Exercise
While copying the entries exactly, leave out each picture they contain.

[Opening Data records section]

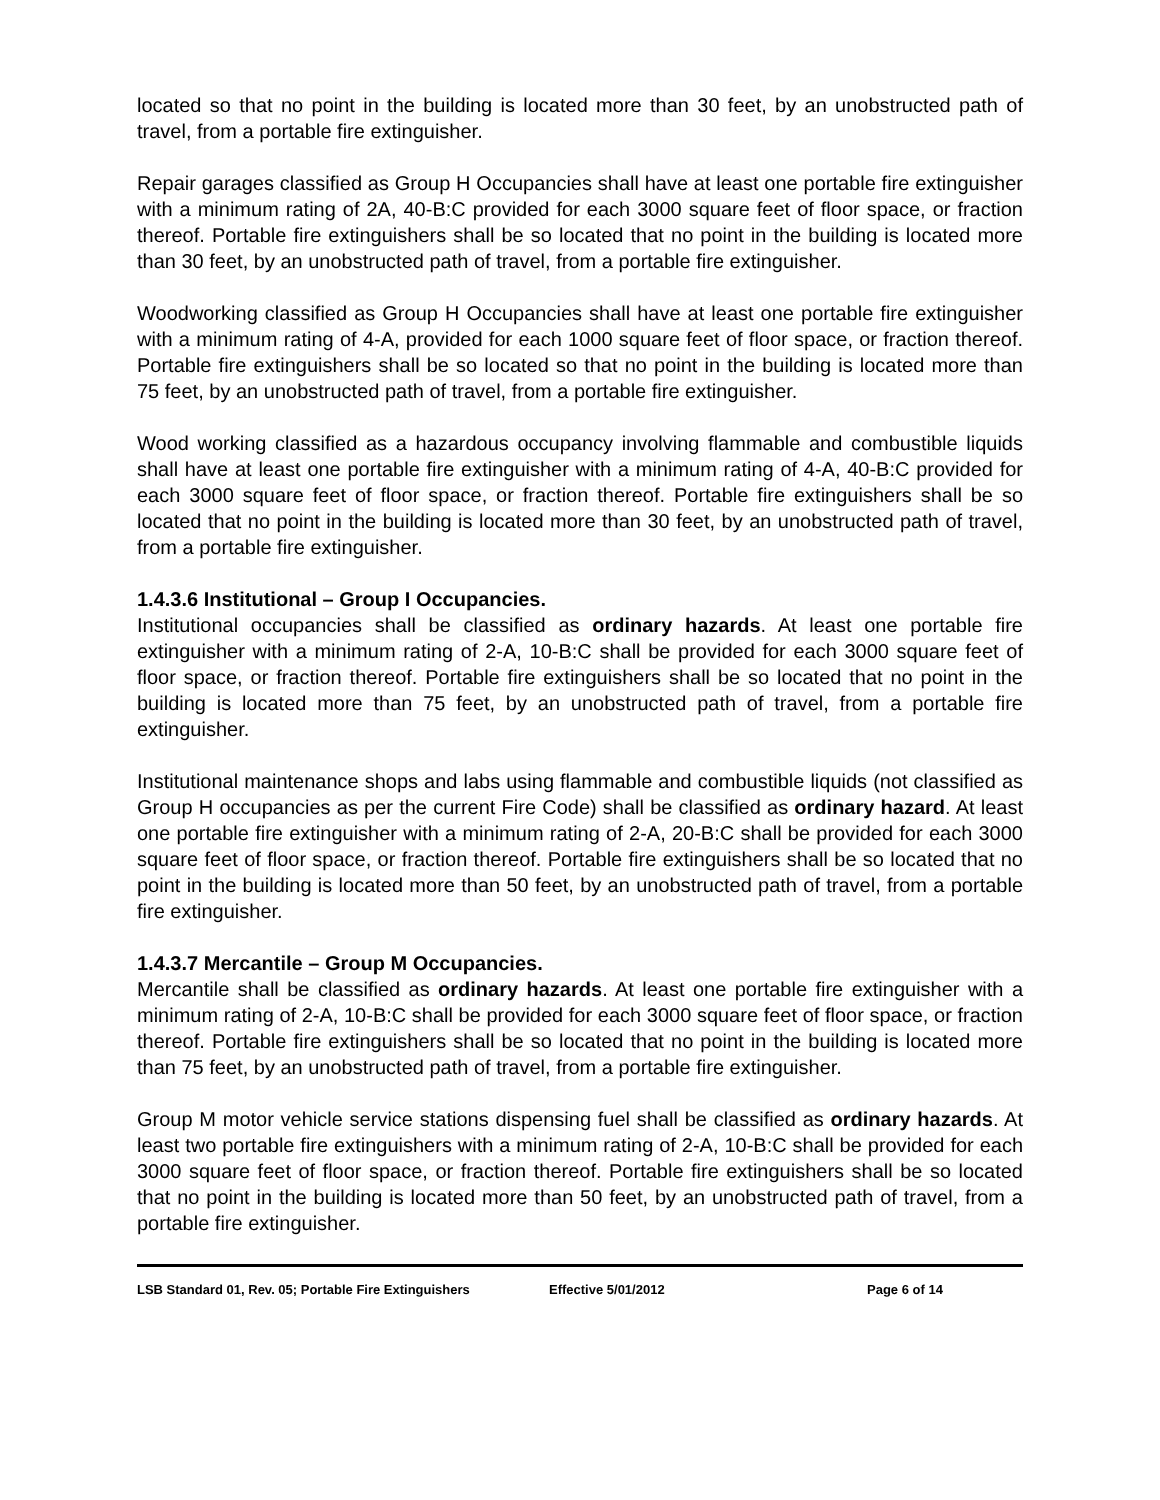located so that no point in the building is located more than 30 feet, by an unobstructed path of travel, from a portable fire extinguisher.
Repair garages classified as Group H Occupancies shall have at least one portable fire extinguisher with a minimum rating of 2A, 40-B:C provided for each 3000 square feet of floor space, or fraction thereof. Portable fire extinguishers shall be so located that no point in the building is located more than 30 feet, by an unobstructed path of travel, from a portable fire extinguisher.
Woodworking classified as Group H Occupancies shall have at least one portable fire extinguisher with a minimum rating of 4-A, provided for each 1000 square feet of floor space, or fraction thereof. Portable fire extinguishers shall be so located so that no point in the building is located more than 75 feet, by an unobstructed path of travel, from a portable fire extinguisher.
Wood working classified as a hazardous occupancy involving flammable and combustible liquids shall have at least one portable fire extinguisher with a minimum rating of 4-A, 40-B:C provided for each 3000 square feet of floor space, or fraction thereof. Portable fire extinguishers shall be so located that no point in the building is located more than 30 feet, by an unobstructed path of travel, from a portable fire extinguisher.
1.4.3.6 Institutional – Group I Occupancies.
Institutional occupancies shall be classified as ordinary hazards. At least one portable fire extinguisher with a minimum rating of 2-A, 10-B:C shall be provided for each 3000 square feet of floor space, or fraction thereof. Portable fire extinguishers shall be so located that no point in the building is located more than 75 feet, by an unobstructed path of travel, from a portable fire extinguisher.
Institutional maintenance shops and labs using flammable and combustible liquids (not classified as Group H occupancies as per the current Fire Code) shall be classified as ordinary hazard. At least one portable fire extinguisher with a minimum rating of 2-A, 20-B:C shall be provided for each 3000 square feet of floor space, or fraction thereof. Portable fire extinguishers shall be so located that no point in the building is located more than 50 feet, by an unobstructed path of travel, from a portable fire extinguisher.
1.4.3.7 Mercantile – Group M Occupancies.
Mercantile shall be classified as ordinary hazards. At least one portable fire extinguisher with a minimum rating of 2-A, 10-B:C shall be provided for each 3000 square feet of floor space, or fraction thereof. Portable fire extinguishers shall be so located that no point in the building is located more than 75 feet, by an unobstructed path of travel, from a portable fire extinguisher.
Group M motor vehicle service stations dispensing fuel shall be classified as ordinary hazards. At least two portable fire extinguishers with a minimum rating of 2-A, 10-B:C shall be provided for each 3000 square feet of floor space, or fraction thereof. Portable fire extinguishers shall be so located that no point in the building is located more than 50 feet, by an unobstructed path of travel, from a portable fire extinguisher.
LSB Standard 01, Rev. 05; Portable Fire Extinguishers Effective 5/01/2012 Page 6 of 14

[Closing Data records section]

Result for this exercise
located so that no point in the building is located more than 30 feet, by an unobstructed path of travel, from a portable fire extinguisher.
Repair garages classified as Group H Occupancies shall have at least one portable fire extinguisher with a minimum rating of 2A, 40-B:C provided for each 3000 square feet of floor space, or fraction thereof. Portable fire extinguishers shall be so located that no point in the building is located more than 30 feet, by an unobstructed path of travel, from a portable fire extinguisher.
Woodworking classified as Group H Occupancies shall have at least one portable fire extinguisher with a minimum rating of 4-A, provided for each 1000 square feet of floor space, or fraction thereof. Portable fire extinguishers shall be so located so that no point in the building is located more than 75 feet, by an unobstructed path of travel, from a portable fire extinguisher.
Wood working classified as a hazardous occupancy involving flammable and combustible liquids shall have at least one portable fire extinguisher with a minimum rating of 4-A, 40-B:C provided for each 3000 square feet of floor space, or fraction thereof. Portable fire extinguishers shall be so located that no point in the building is located more than 30 feet, by an unobstructed path of travel, from a portable fire extinguisher.
1.4.3.6 Institutional – Group I Occupancies.
Institutional occupancies shall be classified as ordinary hazards. At least one portable fire extinguisher with a minimum rating of 2-A, 10-B:C shall be provided for each 3000 square feet of floor space, or fraction thereof. Portable fire extinguishers shall be so located that no point in the building is located more than 75 feet, by an unobstructed path of travel, from a portable fire extinguisher.
Institutional maintenance shops and labs using flammable and combustible liquids (not classified as Group H occupancies as per the current Fire Code) shall be classified as ordinary hazard. At least one portable fire extinguisher with a minimum rating of 2-A, 20-B:C shall be provided for each 3000 square feet of floor space, or fraction thereof. Portable fire extinguishers shall be so located that no point in the building is located more than 50 feet, by an unobstructed path of travel, from a portable fire extinguisher.
1.4.3.7 Mercantile – Group M Occupancies.
Mercantile shall be classified as ordinary hazards. At least one portable fire extinguisher with a minimum rating of 2-A, 10-B:C shall be provided for each 3000 square feet of floor space, or fraction thereof. Portable fire extinguishers shall be so located that no point in the building is located more than 75 feet, by an unobstructed path of travel, from a portable fire extinguisher.
Group M motor vehicle service stations dispensing fuel shall be classified as ordinary hazards. At least two portable fire extinguishers with a minimum rating of 2-A, 10-B:C shall be provided for each 3000 square feet of floor space, or fraction thereof. Portable fire extinguishers shall be so located that no point in the building is located more than 50 feet, by an unobstructed path of travel, from a portable fire extinguisher.
LSB Standard 01, Rev. 05; Portable Fire Extinguishers Effective 5/01/2012 Page 6 of 14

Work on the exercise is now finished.